◆ Requirement
Every line below from the one containing "SPORTA VEIDI" through the one containing "しかし、えいじゅんさんがコンフォートに魅せられ" must be transcribed exactly. Omit all lines outside that stretch.

--- START ---

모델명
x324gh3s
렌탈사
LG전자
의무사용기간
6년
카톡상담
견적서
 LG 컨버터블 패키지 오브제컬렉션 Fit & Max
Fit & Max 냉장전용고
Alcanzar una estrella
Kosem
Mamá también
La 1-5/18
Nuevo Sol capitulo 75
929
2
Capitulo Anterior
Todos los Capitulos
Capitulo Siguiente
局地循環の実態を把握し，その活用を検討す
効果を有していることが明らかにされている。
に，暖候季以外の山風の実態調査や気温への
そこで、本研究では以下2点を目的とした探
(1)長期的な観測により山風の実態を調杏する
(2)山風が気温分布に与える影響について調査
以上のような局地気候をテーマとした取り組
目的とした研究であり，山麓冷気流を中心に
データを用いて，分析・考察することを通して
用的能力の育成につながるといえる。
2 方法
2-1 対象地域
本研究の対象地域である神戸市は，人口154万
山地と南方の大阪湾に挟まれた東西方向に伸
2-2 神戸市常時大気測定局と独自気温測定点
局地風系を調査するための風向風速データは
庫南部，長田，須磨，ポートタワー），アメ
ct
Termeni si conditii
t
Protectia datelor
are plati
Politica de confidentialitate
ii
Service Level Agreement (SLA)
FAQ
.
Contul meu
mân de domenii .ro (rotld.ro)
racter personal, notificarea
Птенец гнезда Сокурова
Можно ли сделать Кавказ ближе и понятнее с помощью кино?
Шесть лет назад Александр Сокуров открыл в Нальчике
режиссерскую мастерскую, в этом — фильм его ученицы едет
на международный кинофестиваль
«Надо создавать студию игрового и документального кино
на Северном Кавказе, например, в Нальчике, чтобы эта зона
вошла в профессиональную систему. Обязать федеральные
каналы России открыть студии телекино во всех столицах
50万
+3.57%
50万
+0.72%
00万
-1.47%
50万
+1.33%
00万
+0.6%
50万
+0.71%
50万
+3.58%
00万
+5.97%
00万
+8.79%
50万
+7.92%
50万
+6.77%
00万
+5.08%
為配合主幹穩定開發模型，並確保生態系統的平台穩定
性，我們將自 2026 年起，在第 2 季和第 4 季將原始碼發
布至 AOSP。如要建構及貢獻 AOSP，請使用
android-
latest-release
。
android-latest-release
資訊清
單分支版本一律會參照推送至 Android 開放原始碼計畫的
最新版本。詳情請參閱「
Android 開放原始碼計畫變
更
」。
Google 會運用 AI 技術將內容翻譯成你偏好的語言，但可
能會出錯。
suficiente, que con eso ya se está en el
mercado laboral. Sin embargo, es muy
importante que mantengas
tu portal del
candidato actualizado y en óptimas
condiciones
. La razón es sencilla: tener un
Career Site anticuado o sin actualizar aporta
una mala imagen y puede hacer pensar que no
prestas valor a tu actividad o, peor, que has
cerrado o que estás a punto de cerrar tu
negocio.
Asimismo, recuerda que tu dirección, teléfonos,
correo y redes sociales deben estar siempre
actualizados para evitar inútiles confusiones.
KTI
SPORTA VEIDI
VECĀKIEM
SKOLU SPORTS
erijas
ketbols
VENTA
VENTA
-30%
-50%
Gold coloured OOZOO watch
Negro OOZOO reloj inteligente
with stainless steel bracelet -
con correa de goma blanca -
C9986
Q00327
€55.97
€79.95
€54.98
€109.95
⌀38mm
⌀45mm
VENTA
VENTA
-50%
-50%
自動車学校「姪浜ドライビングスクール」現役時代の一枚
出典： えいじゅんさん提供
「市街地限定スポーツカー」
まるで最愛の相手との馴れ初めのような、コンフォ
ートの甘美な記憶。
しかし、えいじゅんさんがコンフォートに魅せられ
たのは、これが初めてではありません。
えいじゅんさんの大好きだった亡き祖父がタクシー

--- END ---

◆ The completed task
SPORTA VEIDI
VECĀKIEM
SKOLU SPORTS
erijas
ketbols
VENTA
VENTA
-30%
-50%
Gold coloured OOZOO watch
Negro OOZOO reloj inteligente
with stainless steel bracelet -
con correa de goma blanca -
C9986
Q00327
€55.97
€79.95
€54.98
€109.95
⌀38mm
⌀45mm
VENTA
VENTA
-50%
-50%
自動車学校「姪浜ドライビングスクール」現役時代の一枚
出典： えいじゅんさん提供
「市街地限定スポーツカー」
まるで最愛の相手との馴れ初めのような、コンフォ
ートの甘美な記憶。
しかし、えいじゅんさんがコンフォートに魅せられ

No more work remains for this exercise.